● **SUPPLIED MATERIAL**
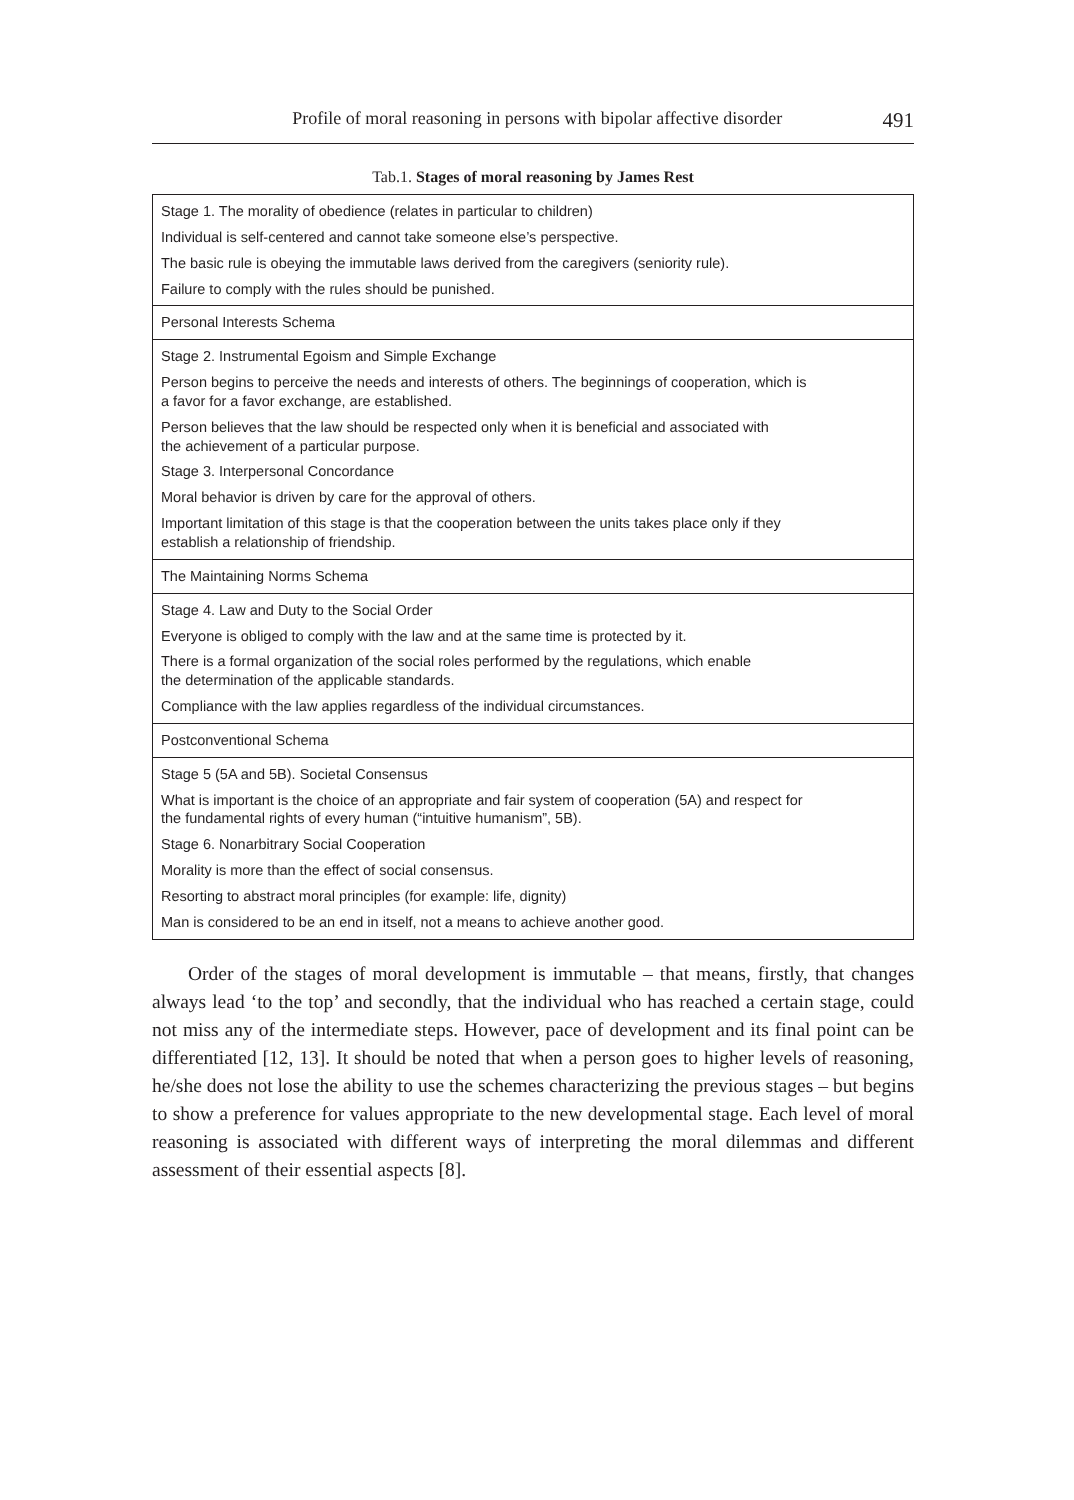Profile of moral reasoning in persons with bipolar affective disorder 491
Tab.1. Stages of moral reasoning by James Rest
| Stage 1. The morality of obedience (relates in particular to children) Individual is self-centered and cannot take someone else’s perspective. The basic rule is obeying the immutable laws derived from the caregivers (seniority rule). Failure to comply with the rules should be punished. |
| Personal Interests Schema |
| Stage 2. Instrumental Egoism and Simple Exchange Person begins to perceive the needs and interests of others. The beginnings of cooperation, which is a favor for a favor exchange, are established. Person believes that the law should be respected only when it is beneficial and associated with the achievement of a particular purpose. Stage 3. Interpersonal Concordance Moral behavior is driven by care for the approval of others. Important limitation of this stage is that the cooperation between the units takes place only if they establish a relationship of friendship. |
| The Maintaining Norms Schema |
| Stage 4. Law and Duty to the Social Order Everyone is obliged to comply with the law and at the same time is protected by it. There is a formal organization of the social roles performed by the regulations, which enable the determination of the applicable standards. Compliance with the law applies regardless of the individual circumstances. |
| Postconventional Schema |
| Stage 5 (5A and 5B). Societal Consensus What is important is the choice of an appropriate and fair system of cooperation (5A) and respect for the fundamental rights of every human (“intuitive humanism”, 5B). Stage 6. Nonarbitrary Social Cooperation Morality is more than the effect of social consensus. Resorting to abstract moral principles (for example: life, dignity) Man is considered to be an end in itself, not a means to achieve another good. |
Order of the stages of moral development is immutable – that means, firstly, that changes always lead ‘to the top’ and secondly, that the individual who has reached a certain stage, could not miss any of the intermediate steps. However, pace of development and its final point can be differentiated [12, 13]. It should be noted that when a person goes to higher levels of reasoning, he/she does not lose the ability to use the schemes characterizing the previous stages – but begins to show a preference for values appropriate to the new developmental stage. Each level of moral reasoning is associated with different ways of interpreting the moral dilemmas and different assessment of their essential aspects [8].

● **TASK BRIEF**
The answer should be an exact copy of the material, with its pictures removed.

● **TASK SOLUTION**
Profile of moral reasoning in persons with bipolar affective disorder 491
Tab.1. Stages of moral reasoning by James Rest
| Stage 1. The morality of obedience (relates in particular to children) Individual is self-centered and cannot take someone else’s perspective. The basic rule is obeying the immutable laws derived from the caregivers (seniority rule). Failure to comply with the rules should be punished. |
| Personal Interests Schema |
| Stage 2. Instrumental Egoism and Simple Exchange Person begins to perceive the needs and interests of others. The beginnings of cooperation, which is a favor for a favor exchange, are established. Person believes that the law should be respected only when it is beneficial and associated with the achievement of a particular purpose. Stage 3. Interpersonal Concordance Moral behavior is driven by care for the approval of others. Important limitation of this stage is that the cooperation between the units takes place only if they establish a relationship of friendship. |
| The Maintaining Norms Schema |
| Stage 4. Law and Duty to the Social Order Everyone is obliged to comply with the law and at the same time is protected by it. There is a formal organization of the social roles performed by the regulations, which enable the determination of the applicable standards. Compliance with the law applies regardless of the individual circumstances. |
| Postconventional Schema |
| Stage 5 (5A and 5B). Societal Consensus What is important is the choice of an appropriate and fair system of cooperation (5A) and respect for the fundamental rights of every human (“intuitive humanism”, 5B). Stage 6. Nonarbitrary Social Cooperation Morality is more than the effect of social consensus. Resorting to abstract moral principles (for example: life, dignity) Man is considered to be an end in itself, not a means to achieve another good. |
Order of the stages of moral development is immutable – that means, firstly, that changes always lead ‘to the top’ and secondly, that the individual who has reached a certain stage, could not miss any of the intermediate steps. However, pace of development and its final point can be differentiated [12, 13]. It should be noted that when a person goes to higher levels of reasoning, he/she does not lose the ability to use the schemes characterizing the previous stages – but begins to show a preference for values appropriate to the new developmental stage. Each level of moral reasoning is associated with different ways of interpreting the moral dilemmas and different assessment of their essential aspects [8].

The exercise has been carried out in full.